**Task prompt:**
Collect all lines from the records below that include the word "Left".

**Task data:**
____

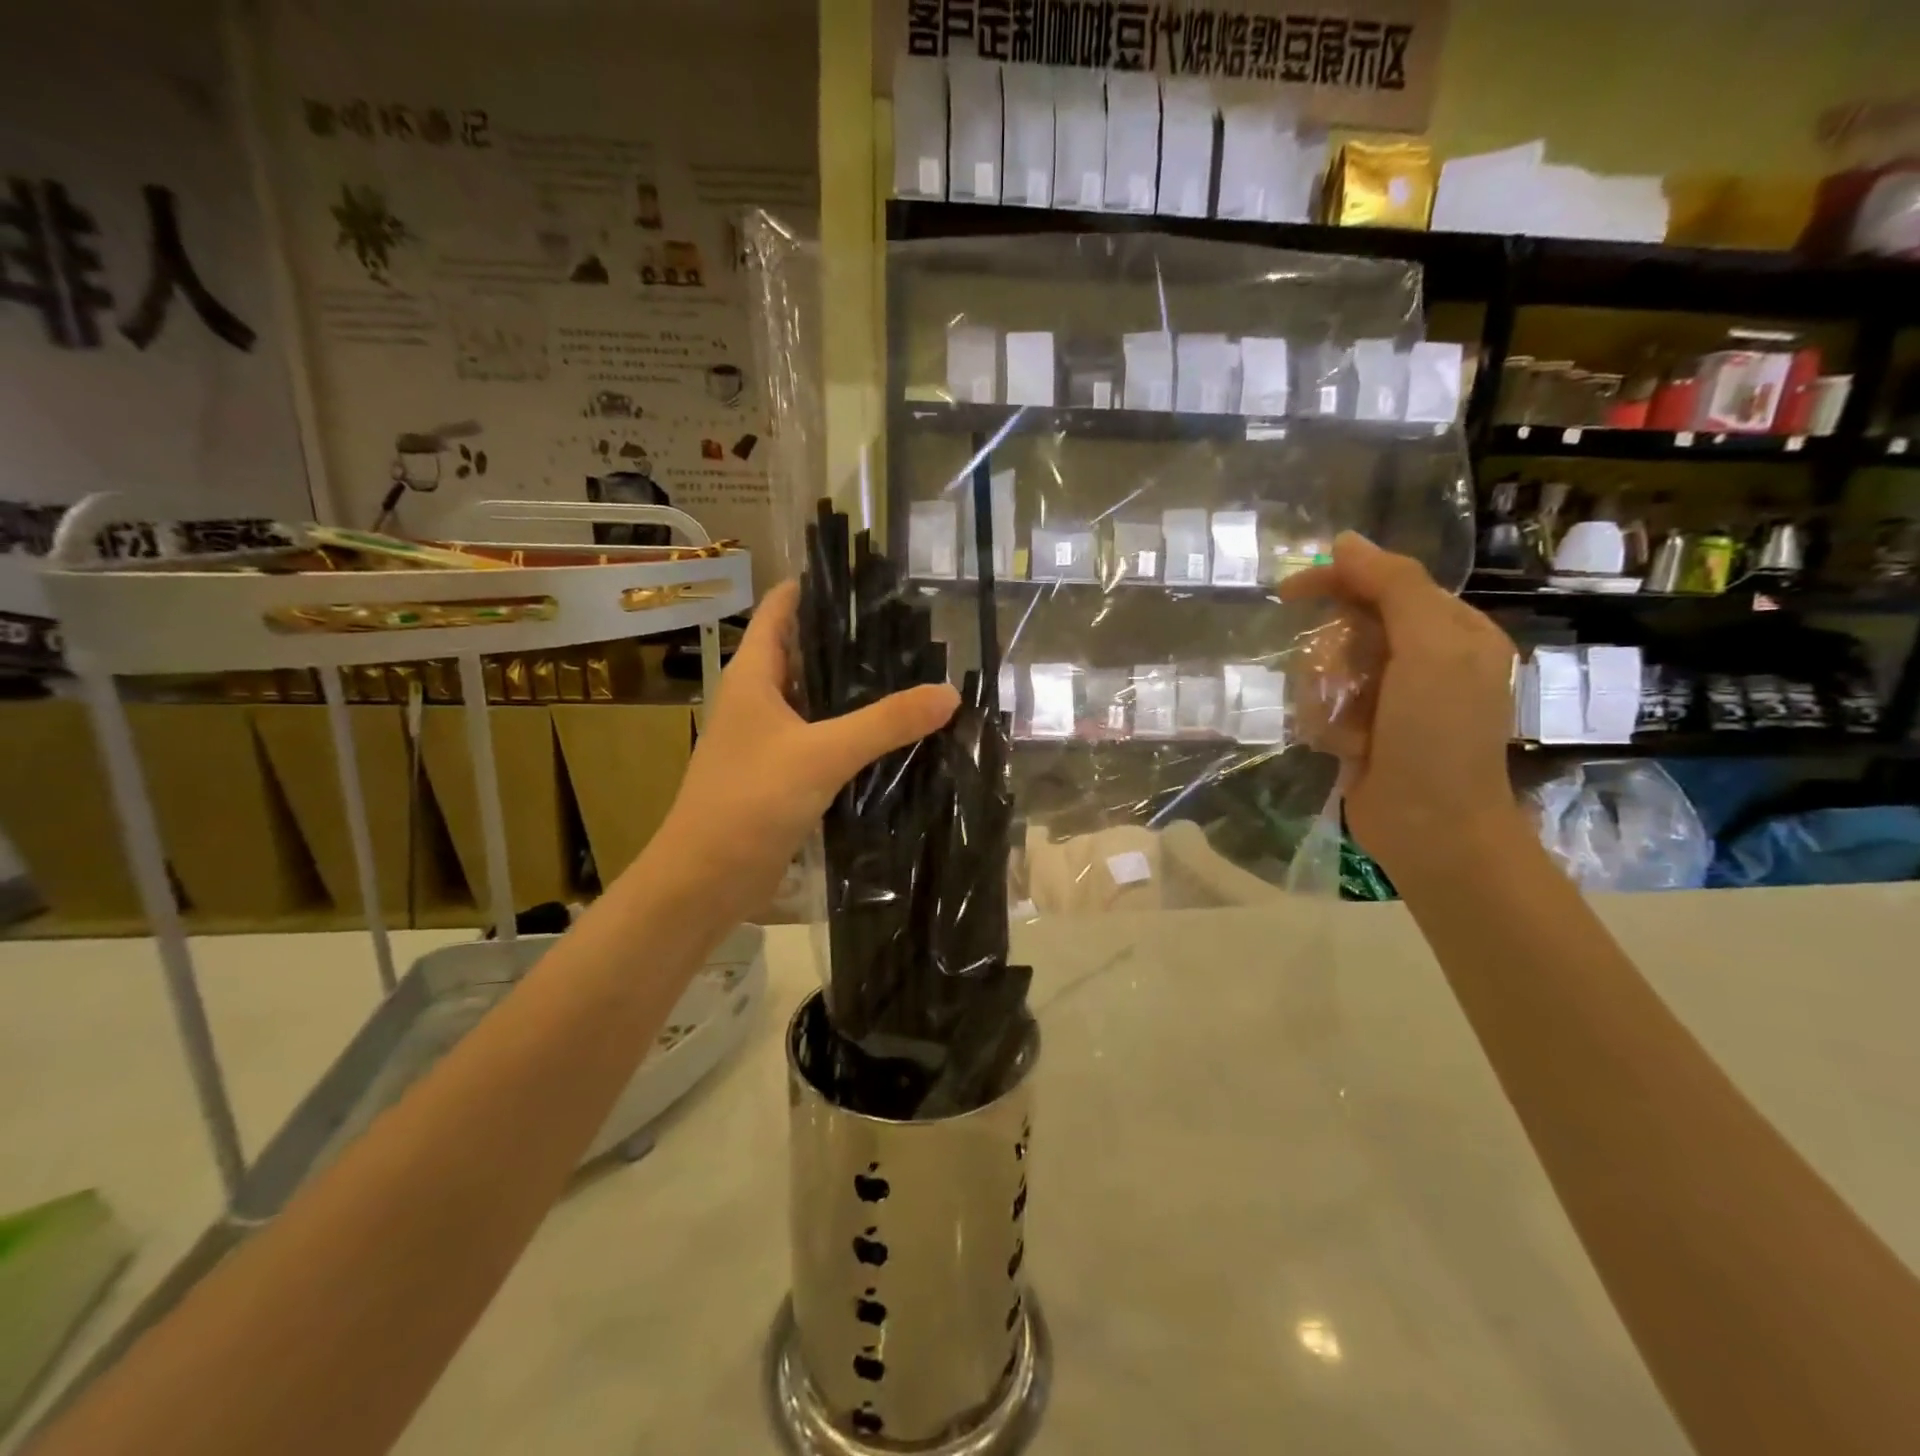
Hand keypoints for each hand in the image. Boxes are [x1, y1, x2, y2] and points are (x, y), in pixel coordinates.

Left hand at [638, 580, 958, 926]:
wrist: (705, 880)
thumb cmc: (750, 801)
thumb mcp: (822, 754)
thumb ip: (885, 723)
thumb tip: (948, 693)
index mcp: (754, 675)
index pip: (783, 608)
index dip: (820, 587)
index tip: (871, 579)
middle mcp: (759, 698)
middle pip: (807, 651)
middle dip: (852, 639)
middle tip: (912, 631)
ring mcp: (770, 738)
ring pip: (819, 699)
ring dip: (856, 689)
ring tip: (914, 674)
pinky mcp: (783, 774)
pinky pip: (823, 739)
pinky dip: (853, 732)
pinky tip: (893, 734)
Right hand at [1280, 533, 1522, 882]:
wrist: (1432, 828)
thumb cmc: (1438, 734)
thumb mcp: (1428, 648)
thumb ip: (1394, 587)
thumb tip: (1345, 541)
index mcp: (1452, 631)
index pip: (1385, 583)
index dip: (1338, 580)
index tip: (1289, 590)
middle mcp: (1423, 659)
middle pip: (1350, 628)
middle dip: (1335, 656)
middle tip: (1342, 685)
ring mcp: (1391, 698)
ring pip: (1328, 669)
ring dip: (1327, 697)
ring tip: (1349, 730)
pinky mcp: (1364, 731)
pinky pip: (1323, 706)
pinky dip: (1326, 725)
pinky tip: (1345, 750)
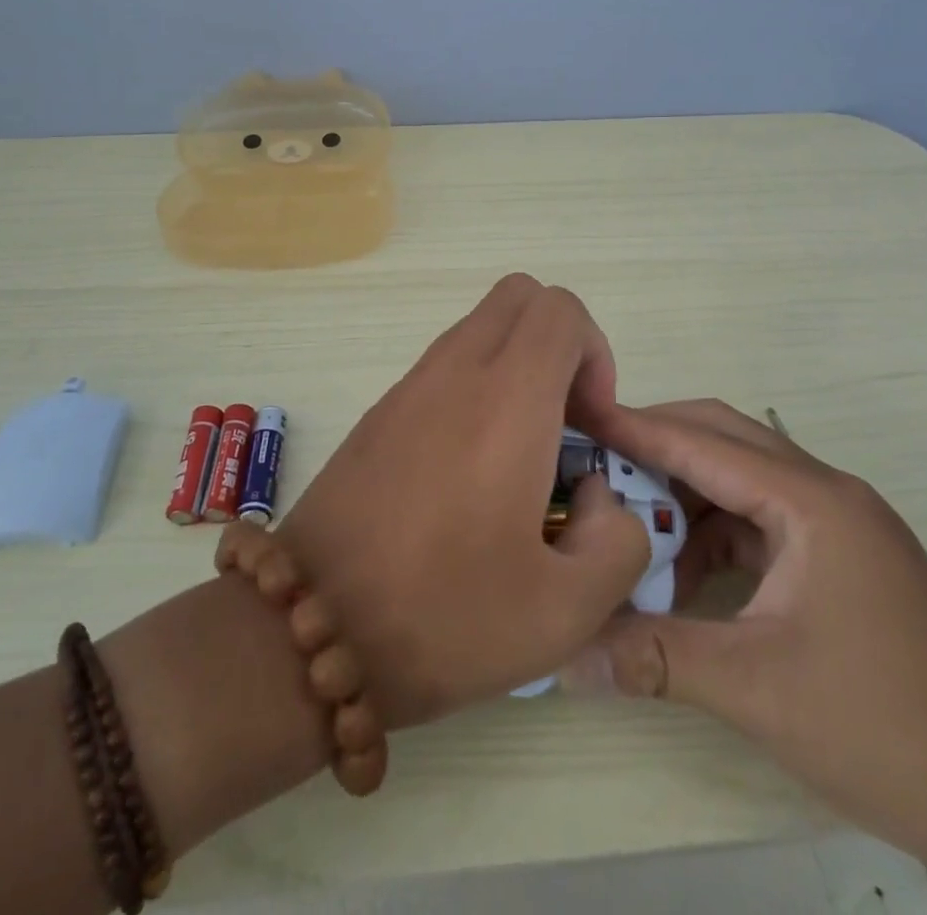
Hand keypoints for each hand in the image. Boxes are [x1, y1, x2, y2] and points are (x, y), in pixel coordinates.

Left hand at [274, 275, 652, 727]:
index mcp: (507, 399)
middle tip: (564, 422)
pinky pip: (444, 365)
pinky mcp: (379, 412)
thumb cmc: (443, 615)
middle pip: (519, 297)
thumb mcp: (566, 610)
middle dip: (559, 343)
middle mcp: (455, 371)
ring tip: (520, 455)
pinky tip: (469, 473)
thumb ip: (618, 540)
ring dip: (517, 366)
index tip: (592, 426)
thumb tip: (595, 493)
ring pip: (480, 327)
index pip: (561, 310)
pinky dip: (476, 388)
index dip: (595, 354)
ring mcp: (409, 386)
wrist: (308, 629)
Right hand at [567, 400, 926, 877]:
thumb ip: (653, 656)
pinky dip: (716, 534)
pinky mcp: (842, 557)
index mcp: (813, 502)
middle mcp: (827, 493)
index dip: (635, 429)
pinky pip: (761, 520)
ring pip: (742, 479)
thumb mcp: (754, 688)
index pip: (703, 442)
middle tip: (594, 460)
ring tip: (630, 528)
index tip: (577, 418)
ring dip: (686, 495)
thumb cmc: (881, 728)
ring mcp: (840, 524)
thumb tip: (564, 656)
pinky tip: (684, 575)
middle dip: (657, 444)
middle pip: (725, 439)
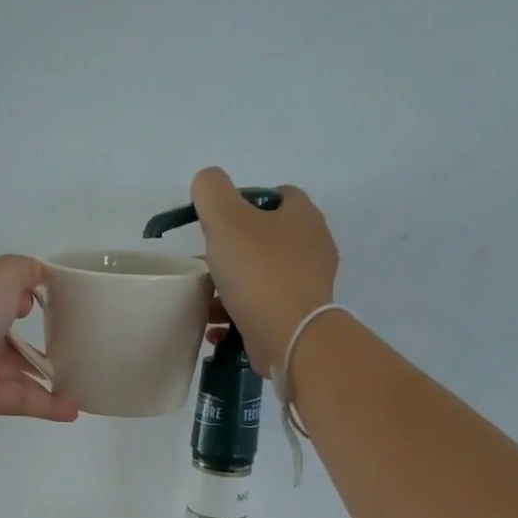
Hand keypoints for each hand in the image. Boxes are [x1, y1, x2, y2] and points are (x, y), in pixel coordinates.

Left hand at [0, 256, 80, 436]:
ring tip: (85, 377)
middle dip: (40, 332)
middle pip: (7, 327)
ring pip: (15, 366)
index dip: (27, 290)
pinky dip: (44, 403)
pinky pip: (16, 398)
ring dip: (48, 373)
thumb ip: (24, 271)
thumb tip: (36, 282)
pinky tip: (72, 409)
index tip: (59, 299)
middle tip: (78, 339)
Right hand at [192, 167, 339, 368]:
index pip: (278, 195)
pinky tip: (217, 326)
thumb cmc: (258, 271)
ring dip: (231, 286)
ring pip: (261, 276)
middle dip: (232, 250)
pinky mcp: (299, 317)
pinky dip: (238, 314)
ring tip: (205, 299)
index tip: (218, 222)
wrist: (289, 335)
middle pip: (265, 238)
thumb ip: (211, 191)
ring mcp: (308, 285)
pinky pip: (263, 308)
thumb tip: (207, 182)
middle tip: (205, 262)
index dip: (246, 202)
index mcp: (303, 216)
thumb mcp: (225, 218)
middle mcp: (313, 246)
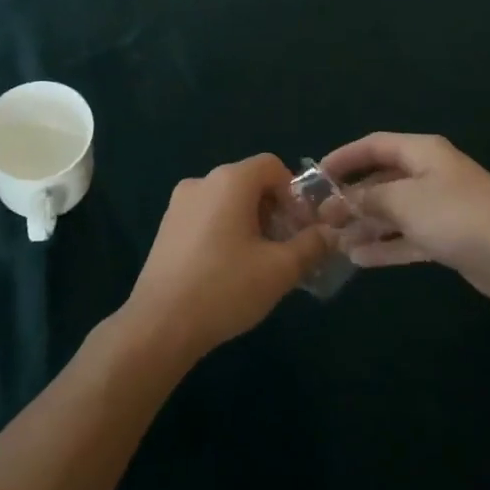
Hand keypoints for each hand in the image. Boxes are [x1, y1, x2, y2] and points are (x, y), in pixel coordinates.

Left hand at [120, 154, 334, 363]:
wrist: (160, 323)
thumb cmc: (225, 288)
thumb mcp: (280, 270)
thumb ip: (311, 246)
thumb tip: (329, 233)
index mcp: (230, 180)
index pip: (272, 165)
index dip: (293, 192)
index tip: (301, 228)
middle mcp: (203, 181)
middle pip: (249, 181)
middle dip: (274, 209)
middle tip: (285, 248)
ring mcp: (179, 203)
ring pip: (227, 200)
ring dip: (250, 221)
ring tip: (259, 262)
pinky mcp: (167, 226)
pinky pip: (207, 215)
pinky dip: (225, 230)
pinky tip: (228, 269)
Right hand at [321, 133, 489, 306]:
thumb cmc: (458, 216)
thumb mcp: (405, 201)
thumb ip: (368, 199)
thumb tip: (340, 200)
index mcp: (422, 152)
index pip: (374, 145)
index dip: (344, 157)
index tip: (316, 175)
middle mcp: (429, 174)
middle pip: (382, 179)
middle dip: (351, 197)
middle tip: (320, 217)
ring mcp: (440, 207)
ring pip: (393, 212)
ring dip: (365, 225)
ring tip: (333, 241)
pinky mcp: (448, 238)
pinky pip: (408, 236)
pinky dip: (385, 245)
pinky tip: (359, 259)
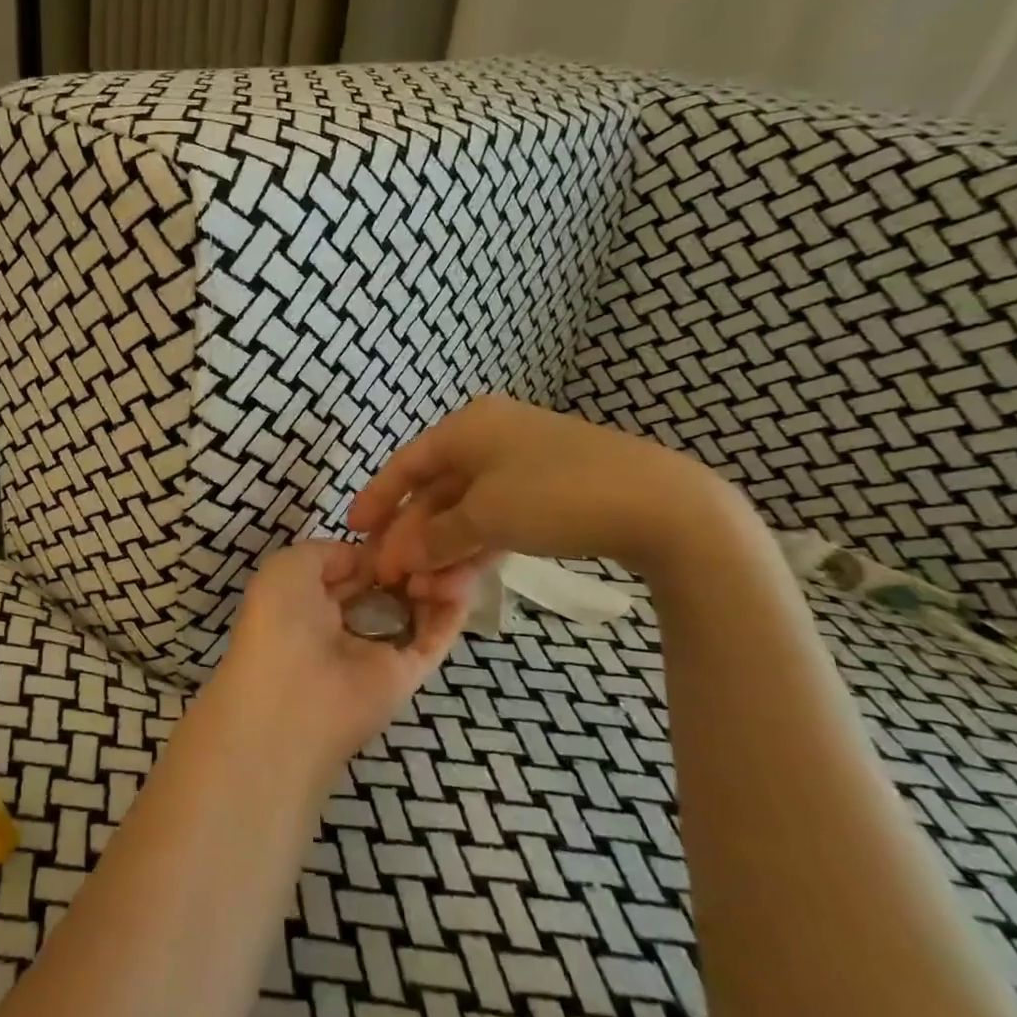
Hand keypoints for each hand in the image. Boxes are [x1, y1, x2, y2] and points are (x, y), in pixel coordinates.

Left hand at [210, 540, 487, 770]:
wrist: (290, 698)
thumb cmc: (280, 621)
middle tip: (437, 531)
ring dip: (434, 578)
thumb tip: (366, 557)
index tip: (406, 519)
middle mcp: (344, 622)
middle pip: (388, 584)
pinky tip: (460, 578)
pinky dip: (452, 608)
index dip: (378, 543)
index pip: (354, 566)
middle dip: (410, 558)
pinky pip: (435, 636)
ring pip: (416, 607)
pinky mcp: (407, 673)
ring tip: (448, 551)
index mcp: (310, 598)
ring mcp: (377, 648)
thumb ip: (328, 552)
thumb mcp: (288, 566)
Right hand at [349, 396, 747, 582]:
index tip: (354, 530)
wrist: (662, 506)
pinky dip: (474, 547)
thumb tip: (402, 557)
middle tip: (392, 575)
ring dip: (441, 549)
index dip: (378, 497)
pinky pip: (495, 519)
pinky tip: (458, 580)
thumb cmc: (556, 495)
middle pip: (435, 490)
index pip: (408, 462)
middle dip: (411, 535)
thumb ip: (435, 537)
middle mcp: (491, 439)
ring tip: (423, 590)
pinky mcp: (547, 495)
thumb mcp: (486, 516)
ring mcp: (521, 467)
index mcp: (469, 427)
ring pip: (465, 510)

____

**Finished exercise:**
Left hand at [638, 580, 958, 926]:
Left hand at [274, 275, 652, 727]:
Left hand at [0, 256, 80, 436]:
Left hand at [120, 154, 334, 363]:
Left hand at [210, 540, 487, 770]:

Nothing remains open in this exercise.